RECORDS FOR PROCESSING =

----------------------------------------

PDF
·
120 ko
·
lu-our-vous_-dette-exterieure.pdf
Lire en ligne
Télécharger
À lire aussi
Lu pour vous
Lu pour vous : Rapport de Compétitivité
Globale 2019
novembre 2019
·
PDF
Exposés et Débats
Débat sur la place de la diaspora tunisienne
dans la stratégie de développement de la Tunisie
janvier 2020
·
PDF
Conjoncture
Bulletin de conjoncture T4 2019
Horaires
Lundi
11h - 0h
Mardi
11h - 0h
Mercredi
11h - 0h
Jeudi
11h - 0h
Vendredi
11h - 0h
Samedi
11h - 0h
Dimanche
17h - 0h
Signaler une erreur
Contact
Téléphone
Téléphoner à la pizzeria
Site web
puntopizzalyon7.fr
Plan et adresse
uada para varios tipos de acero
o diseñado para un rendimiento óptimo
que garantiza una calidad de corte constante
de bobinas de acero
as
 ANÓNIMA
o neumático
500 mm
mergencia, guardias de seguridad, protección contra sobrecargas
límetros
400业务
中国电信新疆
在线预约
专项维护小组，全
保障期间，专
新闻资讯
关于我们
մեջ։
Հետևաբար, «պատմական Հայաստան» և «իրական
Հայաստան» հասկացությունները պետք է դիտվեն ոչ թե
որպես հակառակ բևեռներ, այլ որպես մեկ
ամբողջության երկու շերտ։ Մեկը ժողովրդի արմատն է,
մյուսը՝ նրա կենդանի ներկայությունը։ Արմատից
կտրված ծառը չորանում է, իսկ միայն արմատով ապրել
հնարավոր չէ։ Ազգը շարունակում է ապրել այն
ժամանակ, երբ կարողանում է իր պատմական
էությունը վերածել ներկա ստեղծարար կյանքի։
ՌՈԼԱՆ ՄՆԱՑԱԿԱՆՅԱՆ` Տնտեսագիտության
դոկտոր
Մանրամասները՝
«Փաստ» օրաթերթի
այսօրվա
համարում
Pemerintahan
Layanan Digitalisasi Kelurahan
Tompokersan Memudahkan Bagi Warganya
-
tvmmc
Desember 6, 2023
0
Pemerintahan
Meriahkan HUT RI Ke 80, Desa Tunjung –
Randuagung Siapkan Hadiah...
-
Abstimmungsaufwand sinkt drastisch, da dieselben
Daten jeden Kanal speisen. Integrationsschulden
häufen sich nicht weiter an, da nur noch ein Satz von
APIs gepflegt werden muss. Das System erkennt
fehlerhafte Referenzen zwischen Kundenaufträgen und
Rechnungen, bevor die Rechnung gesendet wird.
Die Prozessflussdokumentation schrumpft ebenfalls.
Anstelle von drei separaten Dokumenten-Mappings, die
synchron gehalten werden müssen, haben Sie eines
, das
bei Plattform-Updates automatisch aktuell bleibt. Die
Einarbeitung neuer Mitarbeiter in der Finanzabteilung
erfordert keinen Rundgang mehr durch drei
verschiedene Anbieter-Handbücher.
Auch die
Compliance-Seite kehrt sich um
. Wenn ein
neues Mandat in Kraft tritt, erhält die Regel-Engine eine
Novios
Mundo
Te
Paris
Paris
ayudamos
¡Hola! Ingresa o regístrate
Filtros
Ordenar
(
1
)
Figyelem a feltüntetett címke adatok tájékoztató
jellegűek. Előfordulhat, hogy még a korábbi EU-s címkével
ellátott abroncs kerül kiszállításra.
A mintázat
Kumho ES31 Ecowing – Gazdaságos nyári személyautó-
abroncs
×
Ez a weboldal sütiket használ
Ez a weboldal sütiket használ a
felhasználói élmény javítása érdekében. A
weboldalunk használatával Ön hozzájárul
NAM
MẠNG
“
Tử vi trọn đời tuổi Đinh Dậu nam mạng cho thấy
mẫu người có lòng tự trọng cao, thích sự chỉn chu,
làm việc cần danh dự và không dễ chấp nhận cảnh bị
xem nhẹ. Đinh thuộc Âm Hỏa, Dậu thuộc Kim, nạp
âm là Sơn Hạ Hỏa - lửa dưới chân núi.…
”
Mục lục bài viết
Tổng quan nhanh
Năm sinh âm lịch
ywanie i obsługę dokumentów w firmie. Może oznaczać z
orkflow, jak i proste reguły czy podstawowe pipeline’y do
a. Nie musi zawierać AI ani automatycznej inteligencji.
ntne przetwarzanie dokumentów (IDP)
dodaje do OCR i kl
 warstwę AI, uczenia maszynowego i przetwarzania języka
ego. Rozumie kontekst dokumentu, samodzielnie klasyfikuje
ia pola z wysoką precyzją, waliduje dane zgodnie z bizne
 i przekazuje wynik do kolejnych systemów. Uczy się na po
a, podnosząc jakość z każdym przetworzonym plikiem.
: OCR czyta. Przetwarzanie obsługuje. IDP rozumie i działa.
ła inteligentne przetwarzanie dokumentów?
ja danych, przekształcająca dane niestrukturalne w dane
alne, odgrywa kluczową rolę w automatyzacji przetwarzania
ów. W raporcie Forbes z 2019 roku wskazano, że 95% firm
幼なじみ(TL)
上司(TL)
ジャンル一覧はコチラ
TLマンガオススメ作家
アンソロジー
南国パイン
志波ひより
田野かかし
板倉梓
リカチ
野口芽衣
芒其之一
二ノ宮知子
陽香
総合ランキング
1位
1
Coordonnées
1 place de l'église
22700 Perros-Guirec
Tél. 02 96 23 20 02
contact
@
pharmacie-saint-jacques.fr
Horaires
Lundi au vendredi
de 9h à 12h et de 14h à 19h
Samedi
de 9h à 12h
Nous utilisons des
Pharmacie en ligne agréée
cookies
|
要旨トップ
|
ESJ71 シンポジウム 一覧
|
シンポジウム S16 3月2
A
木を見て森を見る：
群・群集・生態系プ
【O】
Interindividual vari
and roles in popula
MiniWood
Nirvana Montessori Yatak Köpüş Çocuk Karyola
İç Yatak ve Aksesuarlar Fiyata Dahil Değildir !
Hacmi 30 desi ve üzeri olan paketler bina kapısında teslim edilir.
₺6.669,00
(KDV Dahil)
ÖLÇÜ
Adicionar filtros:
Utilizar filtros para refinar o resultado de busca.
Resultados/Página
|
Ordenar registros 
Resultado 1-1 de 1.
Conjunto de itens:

----------------------------------------

The data above should be returned in full, exactly as written.

OUTPUT FOR THIS TASK =
PDF
·
120 ko
·
lu-our-vous_-dette-exterieure.pdf
Lire en ligne
Télécharger
À lire aussi
Lu pour vous
Lu pour vous : Rapport de Compétitivité
Globale 2019
novembre 2019
·
PDF
Exposés et Débats
Débat sur la place de la diaspora tunisienne
dans la stratégie de développement de la Tunisie
janvier 2020
·
PDF
Conjoncture
Bulletin de conjoncture T4 2019
Horaires
Lundi
11h - 0h
Mardi
11h - 0h
Mercredi
11h - 0h
Jeudi
11h - 0h
Vendredi
11h - 0h
Samedi
11h - 0h
Dimanche
17h - 0h
Signaler une erreur
Contact
Téléphone
Téléphoner à la pizzeria
Site web
puntopizzalyon7.fr
Plan et adresse
uada para varios tipos de acero
o diseñado para un rendimiento óptimo
que garantiza una calidad de corte constante
de bobinas de acero
as
 ANÓNIMA
o neumático
500 mm
mergencia, guardias de seguridad, protección contra sobrecargas
límetros
400业务
中国电信新疆
在线预约
专项维护小组，全
保障期间，专
新闻资讯
关于我们
մեջ։
Հետևաբար, «պատմական Հայաստան» և «իրական
Հայաստան» հասկացությունները պետք է դիտվեն ոչ թե
որպես հակառակ բևեռներ, այլ որպես մեկ
ամբողջության երկու շերտ։ Մեկը ժողովրդի արմատն է,
մյուսը՝ նրա կենդանի ներկայությունը։ Արմատից
կտրված ծառը չորանում է, իսկ միայն արմատով ապրել
հնարավոր չէ։ Ազգը շարունակում է ապրել այն
ժամանակ, երբ կարողանում է իր պատմական
էությունը վերածել ներկա ստեղծարար կյանքի։
ՌՈԼԱՆ ՄՆԱՑԱԿԱՆՅԱՆ` Տնտեսագիտության
դոկտոր
Մանրամասները՝
«Փաստ» օրաթերթի
այսօրվա
համարում
Pemerintahan
Layanan Digitalisasi Kelurahan
Tompokersan Memudahkan Bagi Warganya
-
tvmmc
Desember 6, 2023
0
Pemerintahan
Meriahkan HUT RI Ke 80, Desa Tunjung –
Randuagung Siapkan Hadiah...
-
Abstimmungsaufwand sinkt drastisch, da dieselben
Daten jeden Kanal speisen. Integrationsschulden
häufen sich nicht weiter an, da nur noch ein Satz von
APIs gepflegt werden muss. Das System erkennt
fehlerhafte Referenzen zwischen Kundenaufträgen und
Rechnungen, bevor die Rechnung gesendet wird.
Die Prozessflussdokumentation schrumpft ebenfalls.
Anstelle von drei separaten Dokumenten-Mappings, die
synchron gehalten werden müssen, haben Sie eines
, das
bei Plattform-Updates automatisch aktuell bleibt. Die
Einarbeitung neuer Mitarbeiter in der Finanzabteilung
erfordert keinen Rundgang mehr durch drei
verschiedene Anbieter-Handbücher.
Auch die
Compliance-Seite kehrt sich um
. Wenn ein
neues Mandat in Kraft tritt, erhält die Regel-Engine eine
Novios
Mundo
Te
Paris
Paris
ayudamos
¡Hola! Ingresa o regístrate
Filtros
Ordenar
(
1
)
Figyelem a feltüntetett címke adatok tájékoztató
jellegűek. Előfordulhat, hogy még a korábbi EU-s címkével
ellátott abroncs kerül kiszállításra.
A mintázat
Kumho ES31 Ecowing – Gazdaságos nyári személyautó-
abroncs
×
Ez a weboldal sütiket használ
Ez a weboldal sütiket használ a
felhasználói élmény javítása érdekében. A
weboldalunk használatával Ön hozzájárul
NAM
MẠNG
“
Tử vi trọn đời tuổi Đinh Dậu nam mạng cho thấy
mẫu người có lòng tự trọng cao, thích sự chỉn chu,
làm việc cần danh dự và không dễ chấp nhận cảnh bị
xem nhẹ. Đinh thuộc Âm Hỏa, Dậu thuộc Kim, nạp
âm là Sơn Hạ Hỏa - lửa dưới chân núi.…
”
Mục lục bài viết
Tổng quan nhanh
Năm sinh âm lịch
ywanie i obsługę dokumentów w firmie. Może oznaczać z
orkflow, jak i proste reguły czy podstawowe pipeline’y do
a. Nie musi zawierać AI ani automatycznej inteligencji.
ntne przetwarzanie dokumentów (IDP)
dodaje do OCR i kl
 warstwę AI, uczenia maszynowego i przetwarzania języka
ego. Rozumie kontekst dokumentu, samodzielnie klasyfikuje
ia pola z wysoką precyzją, waliduje dane zgodnie z bizne
 i przekazuje wynik do kolejnych systemów. Uczy się na po
a, podnosząc jakość z każdym przetworzonym plikiem.
: OCR czyta. Przetwarzanie obsługuje. IDP rozumie i działa.
ła inteligentne przetwarzanie dokumentów?
ja danych, przekształcająca dane niestrukturalne w dane
alne, odgrywa kluczową rolę w automatyzacji przetwarzania
ów. W raporcie Forbes z 2019 roku wskazano, że 95% firm
幼なじみ(TL)
上司(TL)
ジャンル一覧はコチラ
TLマンガオススメ作家
アンソロジー
南国パイン
志波ひより
田野かかし
板倉梓
リカチ
野口芽衣
芒其之一
二ノ宮知子
陽香
総合ランキング
1位
1
Coordonnées
1 place de l'église
22700 Perros-Guirec
Tél. 02 96 23 20 02
contact
@
pharmacie-saint-jacques.fr
Horaires
Lundi au vendredi
de 9h à 12h et de 14h à 19h
Samedi
de 9h à 12h
Nous utilisons des
Pharmacie en ligne agréée
cookies
|
要旨トップ
|
ESJ71 シンポジウム 一覧
|
シンポジウム S16 3月2
A
木を見て森を見る：
群・群集・生態系プ
【O】
Interindividual vari
and roles in popula
MiniWood
Nirvana Montessori Yatak Köpüş Çocuk Karyola
İç Yatak ve Aksesuarlar Fiyata Dahil Değildir !
Hacmi 30 desi ve üzeri olan paketler bina kapısında teslim edilir.
₺6.669,00
(KDV Dahil)
ÖLÇÜ
Adicionar filtros:
Utilizar filtros para refinar o resultado de busca.
Resultados/Página
|
Ordenar registros 
Resultado 1-1 de 1.
Conjunto de itens:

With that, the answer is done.